Why do I "lunge for control instead of joy"?  It isn't getting my tasks done more quickly. It isn't making the house not look lived in - it is making my family crazy and me crazy, so instead of having a "perfect house" it's an imperfect house with a crazy, ranting mama inside.   A crazy, ranting mama who is missing all these moments of joy because of worry over rolls of old carpet and mismatched (missing stain) kitchen cupboard doors.  Instead of relishing my time with my boy and my just-returned from college girl and my two glorious little girls, one who would be "graduating" from elementary school if she were in traditional public school this year (thankfully, she is not), I am freaking out.  And really, why?  The tables, chairs and soft-serve ice cream machine are all reserved and ready to be picked up the day before the party. There are some other food items that either need to be bought or made, but honestly, the main stuff is already resolved.  What is left is supposed to be fun: making a video celebrating my boy's life...filling planters and flower beds with riotous colored flowers...putting up the curtain in the garage and stringing photos of my boy...and finally, ultimately, the bringing together of people who have watched my boy grow from a wild lil Mite hockey player into a young man - celebrating his life and his accomplishments and his future.  Why am I freaking out?

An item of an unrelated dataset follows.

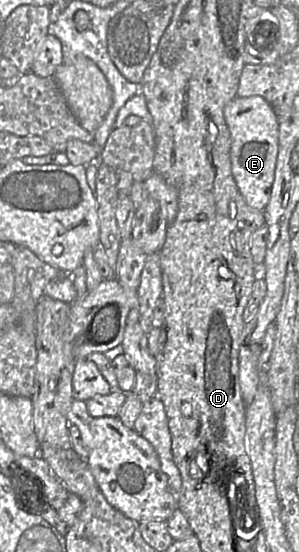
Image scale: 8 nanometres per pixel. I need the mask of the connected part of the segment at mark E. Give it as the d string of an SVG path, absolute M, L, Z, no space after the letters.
M236 96L228 102L224 116L231 133L230 157L235 182L246 203L255 209L263 210L271 196L275 178L275 168L279 148L279 120L271 104L261 96Z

So, if you come to my boy's party, please realize that instead of lunging for control, I was choosing joy.  Please disregard the cupboard doors without stain; please don't look behind the curtain in the garage, or judge us for the pieces of trampoline leaning on the backyard shed.  If it is raining, and we're all stuck inside the house, instead of noticing the dust bunnies, please admire the beautiful work my husband did to remodel our sunporch and ignore the couches' need to be cleaned.  Please enjoy the sundae bar and have fun chatting with friends and family and join me in choosing joy that day.